■ Excerpted records ■
--------------------------------------------------
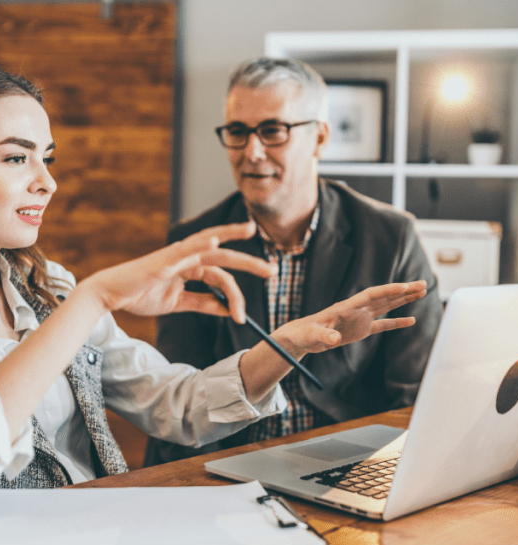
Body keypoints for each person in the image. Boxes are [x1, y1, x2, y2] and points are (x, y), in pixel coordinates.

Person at [0, 62, 428, 532]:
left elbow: (178, 406)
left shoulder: (49, 289)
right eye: (16, 159)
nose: (47, 182)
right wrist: (92, 301)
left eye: (47, 158)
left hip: (100, 536)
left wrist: (288, 345)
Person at [145, 58, 443, 466]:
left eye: (273, 131)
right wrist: (208, 486)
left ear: (319, 138)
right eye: (238, 132)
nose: (252, 152)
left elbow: (415, 396)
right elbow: (178, 399)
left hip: (348, 463)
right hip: (230, 466)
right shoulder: (193, 242)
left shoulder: (392, 238)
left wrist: (376, 474)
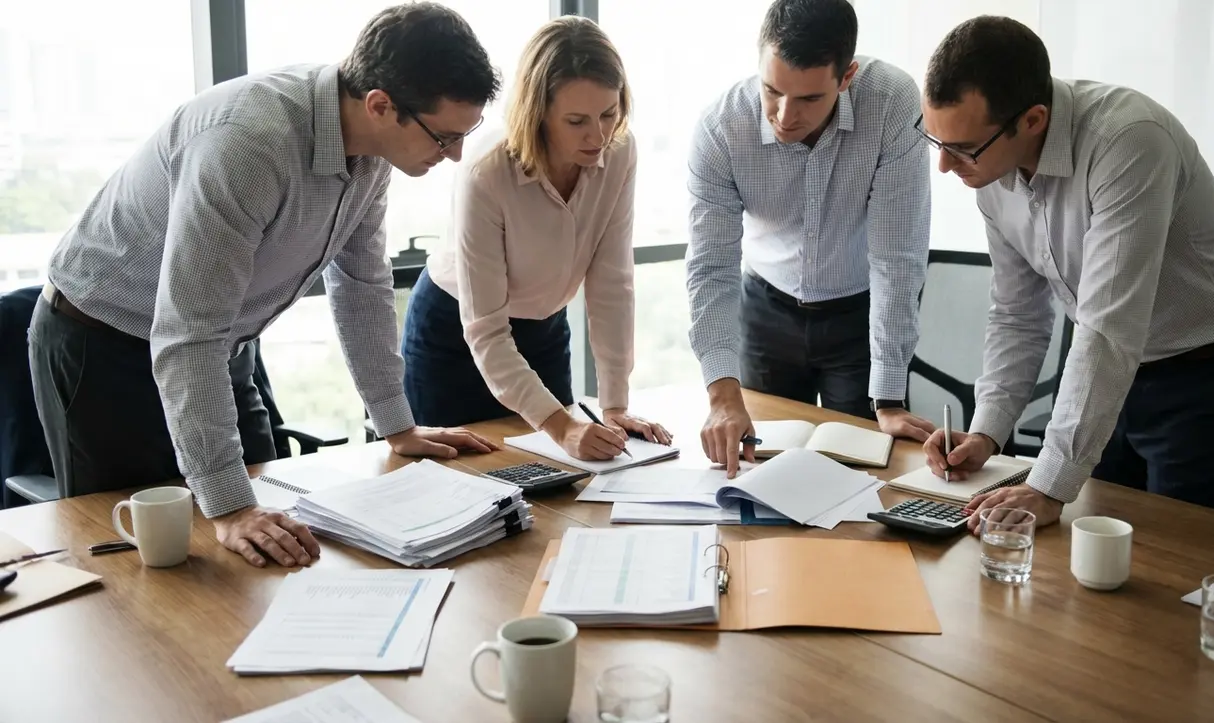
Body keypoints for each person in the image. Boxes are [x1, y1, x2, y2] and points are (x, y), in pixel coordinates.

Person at [28, 2, 502, 568]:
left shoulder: (374, 151)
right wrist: (229, 507)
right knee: (141, 560)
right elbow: (188, 332)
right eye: (445, 137)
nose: (456, 155)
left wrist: (396, 425)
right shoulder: (250, 142)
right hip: (104, 346)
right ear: (380, 105)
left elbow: (362, 285)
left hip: (219, 347)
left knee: (270, 539)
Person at [916, 16, 1214, 531]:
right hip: (1110, 377)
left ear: (1033, 120)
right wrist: (986, 433)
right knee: (1091, 549)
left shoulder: (1128, 140)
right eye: (937, 142)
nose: (946, 167)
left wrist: (1047, 485)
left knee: (1176, 555)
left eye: (963, 149)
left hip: (1207, 374)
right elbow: (1018, 314)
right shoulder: (990, 169)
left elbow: (1109, 327)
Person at [402, 16, 671, 461]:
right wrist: (561, 426)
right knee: (462, 481)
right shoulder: (487, 170)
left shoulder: (620, 150)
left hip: (543, 331)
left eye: (609, 113)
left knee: (561, 477)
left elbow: (612, 283)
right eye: (576, 120)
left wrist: (615, 406)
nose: (599, 135)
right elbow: (486, 331)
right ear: (539, 113)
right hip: (456, 338)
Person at [686, 0, 933, 476]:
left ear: (846, 77)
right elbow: (710, 267)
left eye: (808, 99)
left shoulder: (892, 103)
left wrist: (888, 397)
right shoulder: (721, 128)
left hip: (857, 317)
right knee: (758, 470)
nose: (784, 115)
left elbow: (896, 257)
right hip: (765, 311)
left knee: (860, 472)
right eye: (772, 90)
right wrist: (721, 394)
--------------------------------------------------
■ Task details ■
Verbatim copy without images: write the records above out in full.

■ Solution ■
Body keypoints for each person in the image. Boxes are [x1, y1, x2, y2] and points are (x, y), in pixel coordinates.

Person at [0, 62, 428, 532]:
left elbow: (178, 406)
left shoulder: (49, 289)
right eye: (16, 159)
nose: (47, 182)
right wrist: (92, 301)
left eye: (47, 158)
left hip: (100, 536)
left wrist: (288, 345)
Person at [145, 58, 443, 466]:
left eye: (273, 131)
right wrist: (208, 486)
left ear: (319, 138)
right eye: (238, 132)
nose: (252, 152)
left elbow: (415, 396)
right elbow: (178, 399)
left hip: (348, 463)
right hip: (230, 466)
right shoulder: (193, 242)
left shoulder: (392, 238)
left wrist: (376, 474)
Body keypoints for each person in the image. Boxes are [x1, y1, x2, y2] and points are (x, y), in pixel coordinates.

Person at [28, 2, 502, 568]:
left shoulder: (374, 151)
right wrist: (229, 507)
right knee: (141, 560)
right elbow: (188, 332)
right eye: (445, 137)
nose: (456, 155)
left wrist: (396, 425)
right shoulder: (250, 142)
right hip: (104, 346)
right ear: (380, 105)
left elbow: (362, 285)
left hip: (219, 347)
left knee: (270, 539)
Person at [916, 16, 1214, 531]:
right hip: (1110, 377)
left ear: (1033, 120)
right wrist: (986, 433)
right knee: (1091, 549)
left shoulder: (1128, 140)
right eye: (937, 142)
nose: (946, 167)
left wrist: (1047, 485)
left knee: (1176, 555)
left eye: (963, 149)
left hip: (1207, 374)
right elbow: (1018, 314)
right shoulder: (990, 169)
left elbow: (1109, 327)
Person at [402, 16, 671, 461]:
right wrist: (561, 426)
right knee: (462, 481)
right shoulder: (487, 170)
left shoulder: (620, 150)
left hip: (543, 331)
left eye: (609, 113)
left knee: (561, 477)
left elbow: (612, 283)
right eye: (576, 120)
left wrist: (615, 406)
nose: (599, 135)
right elbow: (486, 331)
right ear: (539, 113)
right hip: (456, 338)
Person at [686, 0, 933, 476]:
left ear: (846, 77)
right elbow: (710, 267)
left eye: (808, 99)
left shoulder: (892, 103)
left wrist: (888, 397)
right shoulder: (721, 128)
left hip: (857, 317)
right knee: (758, 470)
nose: (784, 115)
left elbow: (896, 257)
right hip: (765, 311)
left knee: (860, 472)
right eye: (772, 90)
right wrist: (721, 394)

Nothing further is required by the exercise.